§ **WORK INSTRUCTION**: Without the pictures, set down every record below exactly as it reads.

§ **TASK INPUTS**:
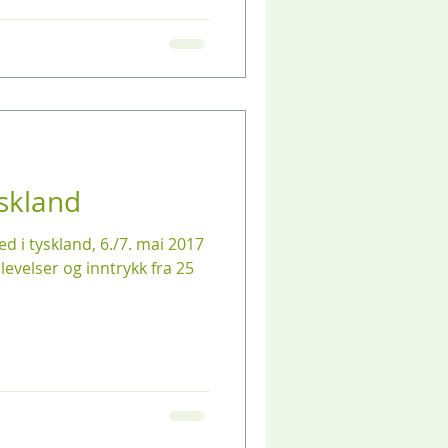
skland
 i tyskland, 6./7. mai 2017
levelser og inntrykk fra 25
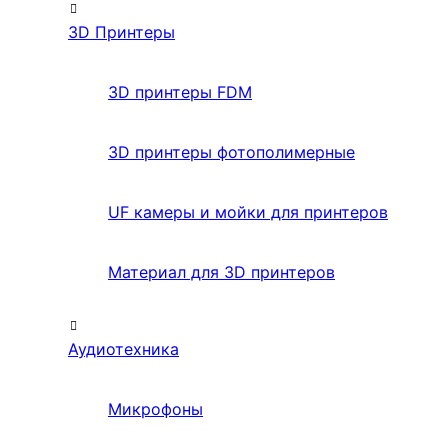
3D Принтеры
3D принтеры FDM
3D принтеры фотополимерные
UF камеры и мойки для принтеров
Материал для 3D принтеров
Аудиотехника
Микрофоны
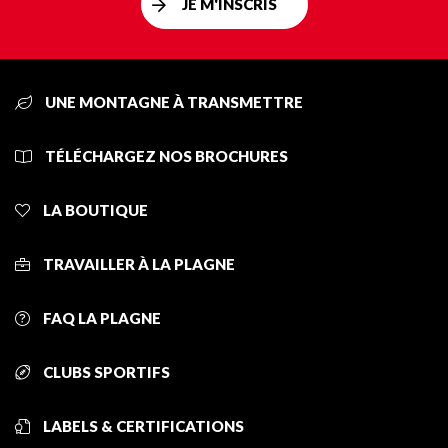
JE M'INSCRIS
UNE MONTAGNE À TRANSMETTRE
TÉLÉCHARGEZ NOS BROCHURES
LA BOUTIQUE
TRAVAILLER À LA PLAGNE
FAQ LA PLAGNE
CLUBS SPORTIFS
LABELS & CERTIFICATIONS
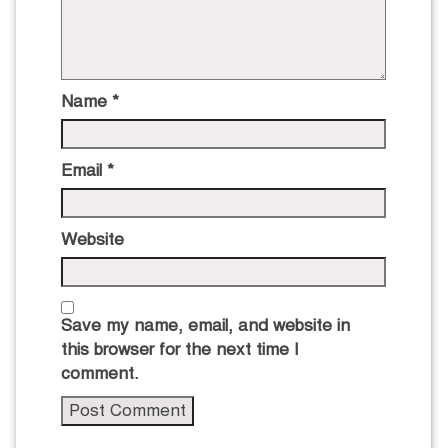
Name
*
Email
*
Website
Save my name, email, and website in
this browser for the next time I
comment.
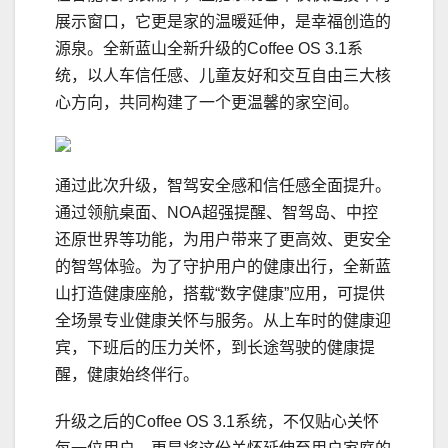
展示窗口，它更是家的温暖延伸，是幸福创造的
源泉。全新蓝山全新升级的Coffee OS 3.1系
统，以人车信任感、儿童友好和交互自由三大核
心方向，共同构建了一个更温馨的家空间。
通过此次升级，智驾安全感和信任感全面提升。
通过领航桌面、NOA超强提醒、智驾岛、中控
还原世界等功能，为用户带来了更高效、更安全
的智驾体验。为了守护用户的健康出行，全新蓝
山打造健康座舱，搭载“数字健康”应用，可提供
全场景专业健康关怀与服务。从上车时的健康迎
宾，下班后的压力关怀，到长途驾驶的健康提
醒，健康始终伴行。
升级之后的Coffee OS 3.1系统，不仅贴心关怀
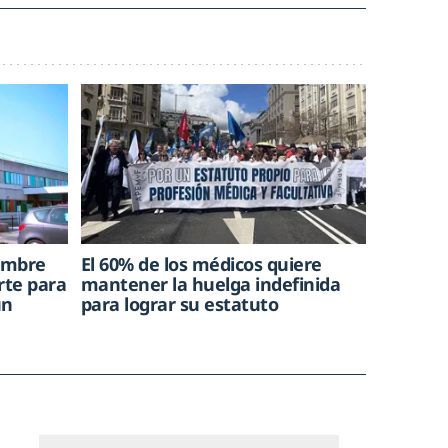
hombre
El 60% de los médicos quiere
rte para
mantener la huelga indefinida
un
para lograr su estatuto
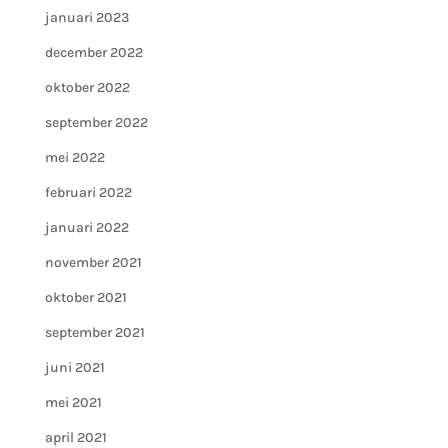
januari 2023
december 2022
oktober 2022
september 2022
mei 2022
februari 2022
januari 2022
november 2021
oktober 2021
september 2021
juni 2021
mei 2021
april 2021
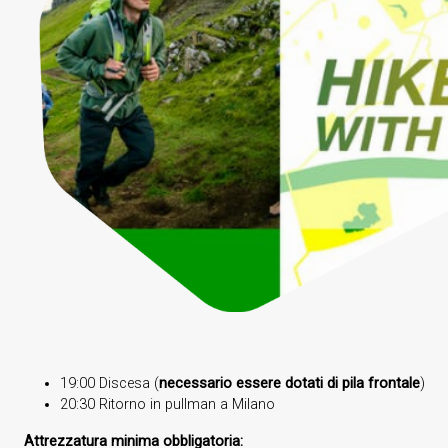
19:00 Discesa (
necessario essere dotati di pila frontale
)
20:30 Ritorno in pullman a Milano
Attrezzatura minima obbligatoria:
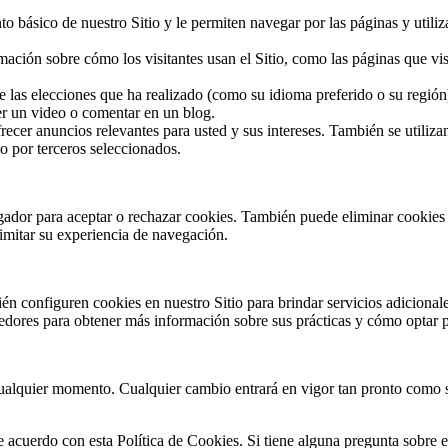
o básico de nuestro Sitio y le permiten navegar por las páginas y utiliz
ación sobre cómo los visitantes usan el Sitio, como las páginas que vis
e las elecciones que ha realizado (como su idioma preferido o su regió
ver un video o comentar en un blog.
ecer anuncios relevantes para usted y sus intereses. También se utilizan 
 o por terceros seleccionados.
gador para aceptar o rechazar cookies. También puede eliminar cookies
limitar su experiencia de navegación.
én configuren cookies en nuestro Sitio para brindar servicios adicionale
edores para obtener más información sobre sus prácticas y cómo optar po
cualquier momento. Cualquier cambio entrará en vigor tan pronto como 
de acuerdo con esta Política de Cookies. Si tiene alguna pregunta sobre 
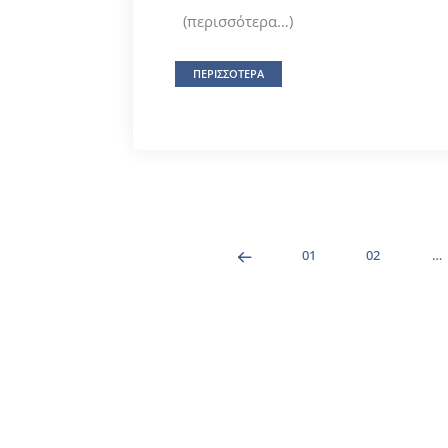
(περισσότερα…)
ΠΕΡΙΣΣΟΤΕΡΑ
01
02
…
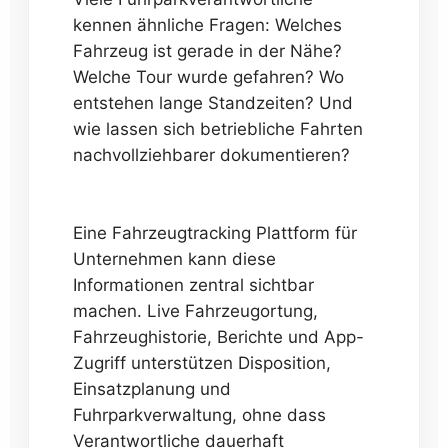
kennen ähnliche Fragen: Welches
Fahrzeug ist gerade in der Nähe?
Welche Tour wurde gefahren? Wo
entstehen lange Standzeiten? Und
wie lassen sich betriebliche Fahrten
nachvollziehbarer dokumentieren?
Eine Fahrzeugtracking Plattform für
Unternehmen kann diese
Informationen zentral sichtbar
machen. Live Fahrzeugortung,
Fahrzeughistorie, Berichte und App-
Zugriff unterstützen Disposition,
Einsatzplanung und
Fuhrparkverwaltung, ohne dass
Verantwortliche dauerhaft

§ **SOLUTION**:
skland
 i tyskland, 6./7. mai 2017
levelser og inntrykk fra 25
3D Принтеры
3D принтеры FDM
3D принтеры фотополимерные
UF камеры и мойки для принтеров
Материал для 3D принтеров
Аудиотехника
Микрофоны
JE M'INSCRIS
UNE MONTAGNE À TRANSMETTRE
TÉLÉCHARGEZ NOS BROCHURES
LA BOUTIQUE
TRAVAILLER À LA PLAGNE
FAQ LA PLAGNE
CLUBS SPORTIFS
LABELS & CERTIFICATIONS
Name
*
Email
*
Website
Save my name, email, and website in
this browser for the next time I
comment.
展示窗口，它更是家的温暖延伸，是幸福创造的
源泉。全新蓝山全新升级的Coffee OS 3.1系
统，以人车信任感、儿童友好和交互自由三大核
心方向，共同构建了一个更温馨的家空间。
通过此次升级，智驾安全感和信任感全面提升。
通过领航桌面、NOA超强提醒、智驾岛、中控
还原世界等功能，为用户带来了更高效、更安全
的智驾体验。为了守护用户的健康出行，全新蓝
山打造健康座舱，搭载“数字健康”应用，可提供
全场景专业健康关怀与服务。从上车时的健康迎
宾，下班后的压力关怀，到长途驾驶的健康提
醒，健康始终伴行。
升级之后的Coffee OS 3.1系统，不仅贴心关怀
hombre
El 60% de los médicos quiere
rte para
mantener la huelga indefinida
un
para lograr su estatuto
januari 2023
december 2022
oktober 2022
september 2022
mei 2022
februari 2022
januari 2022
november 2021
oktober 2021
september 2021
juni 2021
mei 2021
april 2021
19:00 Discesa (
necessario essere dotati di pila frontale
)
20:30 Ritorno in pullman a Milano
Attrezzatura minima obbligatoria:
o básico de nuestro Sitio y le permiten navegar por las páginas y utiliz
ación sobre cómo los visitantes usan el Sitio, como las páginas que vis
e las elecciones que ha realizado (como su idioma preferido o su regió
ver un video o comentar en un blog.
ecer anuncios relevantes para usted y sus intereses. También se utilizan 
 o por terceros seleccionados.
gador para aceptar o rechazar cookies. También puede eliminar cookies
limitar su experiencia de navegación.
én configuren cookies en nuestro Sitio para brindar servicios adicionale
edores para obtener más información sobre sus prácticas y cómo optar po
cualquier momento. Cualquier cambio entrará en vigor tan pronto como 
de acuerdo con esta Política de Cookies. Si tiene alguna pregunta sobre 
(περισσότερα…)
ΠΕΡΙΣΣΟΤΕΡΑ
01
02
…
kennen ähnliche Fragen: Welches
Fahrzeug ist gerade in der Nähe?
Welche Tour wurde gefahren? Wo
entstehen lange Standzeiten? Und
wie lassen sich betriebliche Fahrten
nachvollziehbarer dokumentieren?
Eine Fahrzeugtracking Plattform für
Unternehmen kann diese
Informationen zentral sichtbar
machen. Live Fahrzeugortung,
Fahrzeughistorie, Berichte und App-
Zugriff unterstützen Disposition,
Einsatzplanung und
Fuhrparkverwaltung, ohne dass
Verantwortliche dauerhaft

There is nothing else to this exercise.